**Information provided**:
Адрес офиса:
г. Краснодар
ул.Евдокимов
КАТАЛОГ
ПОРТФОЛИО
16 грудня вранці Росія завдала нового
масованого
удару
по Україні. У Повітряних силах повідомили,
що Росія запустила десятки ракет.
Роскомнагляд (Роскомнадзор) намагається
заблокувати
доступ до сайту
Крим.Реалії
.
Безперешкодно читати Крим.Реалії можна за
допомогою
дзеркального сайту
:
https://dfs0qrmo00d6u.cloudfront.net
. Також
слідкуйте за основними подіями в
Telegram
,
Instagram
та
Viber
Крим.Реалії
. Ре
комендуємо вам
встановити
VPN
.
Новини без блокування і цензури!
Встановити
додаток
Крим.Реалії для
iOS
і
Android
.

**Task details**:
A faithful, complete reproduction of the listing above is requested.

**Response box**:
Адрес офиса:
г. Краснодар
ул.Евдокимов
КАТАЛОГ
ПОРТФОЛИО
16 грудня вранці Росія завдала нового
масованого
удару
по Україні. У Повітряних силах повідомили,
що Росія запустила десятки ракет.
Роскомнагляд (Роскомнадзор) намагається
заблокувати
доступ до сайту
Крим.Реалії
.
Безперешкодно читати Крим.Реалії можна за
допомогою
дзеркального сайту
:
https://dfs0qrmo00d6u.cloudfront.net
. Також
слідкуйте за основними подіями в
Telegram
,
Instagram
та
Viber
Крим.Реалії
. Ре
комендуємо вам
встановити
VPN
.
Новини без блокування і цензури!
Встановити
додаток
Крим.Реалії для
iOS
і
Android
.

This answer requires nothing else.